A look at the new five-year plan shows an ambition to double the GDP from where it was in 2010, with a 6.5 percent growth over the next five years. The booming economy in China has slowed down in recent years with an aging population as a result of the controlled reproduction. While the Chinese authorities stated a 6.9 percent growth in the third quarter, economists believe the actual growth probably closer 4 percent, according to Forbes.

Chinese demographers have long warned the government about the consequences of the one-child policy which are now becoming more and more visible.
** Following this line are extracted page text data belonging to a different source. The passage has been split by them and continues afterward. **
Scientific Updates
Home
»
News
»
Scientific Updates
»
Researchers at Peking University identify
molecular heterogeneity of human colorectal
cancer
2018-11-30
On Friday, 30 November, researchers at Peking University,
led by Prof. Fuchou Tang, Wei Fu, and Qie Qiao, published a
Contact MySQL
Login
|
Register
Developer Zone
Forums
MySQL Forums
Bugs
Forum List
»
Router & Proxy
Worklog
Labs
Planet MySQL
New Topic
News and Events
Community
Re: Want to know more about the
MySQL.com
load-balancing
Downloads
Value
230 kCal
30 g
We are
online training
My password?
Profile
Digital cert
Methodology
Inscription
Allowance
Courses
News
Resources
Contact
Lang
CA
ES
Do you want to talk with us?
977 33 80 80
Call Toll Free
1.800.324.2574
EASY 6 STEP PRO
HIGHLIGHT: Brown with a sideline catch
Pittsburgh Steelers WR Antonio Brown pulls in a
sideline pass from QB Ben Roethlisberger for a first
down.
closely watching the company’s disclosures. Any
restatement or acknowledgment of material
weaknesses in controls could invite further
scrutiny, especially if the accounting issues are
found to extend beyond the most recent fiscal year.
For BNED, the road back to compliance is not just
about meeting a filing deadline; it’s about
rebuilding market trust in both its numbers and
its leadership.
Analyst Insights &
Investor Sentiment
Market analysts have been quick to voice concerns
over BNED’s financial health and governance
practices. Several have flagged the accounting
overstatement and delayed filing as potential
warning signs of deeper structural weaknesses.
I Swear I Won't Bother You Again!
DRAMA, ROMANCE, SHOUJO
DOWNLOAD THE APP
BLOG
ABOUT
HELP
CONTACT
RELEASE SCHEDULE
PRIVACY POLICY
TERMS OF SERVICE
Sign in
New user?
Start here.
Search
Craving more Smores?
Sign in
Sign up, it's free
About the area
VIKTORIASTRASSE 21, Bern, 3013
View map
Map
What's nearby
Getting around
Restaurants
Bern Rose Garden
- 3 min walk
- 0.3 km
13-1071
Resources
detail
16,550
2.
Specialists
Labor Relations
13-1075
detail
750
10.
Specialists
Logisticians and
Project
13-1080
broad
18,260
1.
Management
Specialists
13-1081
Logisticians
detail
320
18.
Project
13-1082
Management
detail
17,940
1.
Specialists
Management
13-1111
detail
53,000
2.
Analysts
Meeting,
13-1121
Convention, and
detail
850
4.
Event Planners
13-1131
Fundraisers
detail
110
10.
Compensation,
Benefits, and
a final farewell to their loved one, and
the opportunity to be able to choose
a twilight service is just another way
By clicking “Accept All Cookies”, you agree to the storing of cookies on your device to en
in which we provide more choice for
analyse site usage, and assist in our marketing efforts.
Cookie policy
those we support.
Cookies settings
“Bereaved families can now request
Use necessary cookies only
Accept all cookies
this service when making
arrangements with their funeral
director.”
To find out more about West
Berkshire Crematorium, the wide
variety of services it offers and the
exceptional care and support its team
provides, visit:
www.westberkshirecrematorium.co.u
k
Nicholas Eberstadt, political economist at the American Enterprise Institute, said “the neo-Malthusian ideology to which China’s bosses still seem to be slave,” explains an unwillingness to loosen “the single greatest social-policy error in human history.”

“Contemporary China has a host of top-flight demographers and population economists—and so far as I can tell, almost all are critics of their country’s population program,” Eberstadt said. “For all the talk of ‘reforming’—and we have been hearing it overseas for almost two decades now—the Chinese government has been unwilling to dispense with these instruments of social control precisely because they are instruments of social control.”

The sought-after effects of the new plan will take decades to achieve. A quick fix to the problem would be to let the heihaizi join society, but the communist regime has too much pride to admit that one of its policies were wrong. Regardless of the number of children allowed, a quota on reproduction will always be the ultimate power move for a totalitarian regime, with a less prosperous society as a result.

“As long as Beijing deforms Chinese society with these misbegotten tools, the nation’s future will be compromised, poorer and sadder than it otherwise could be,” Eberstadt concluded.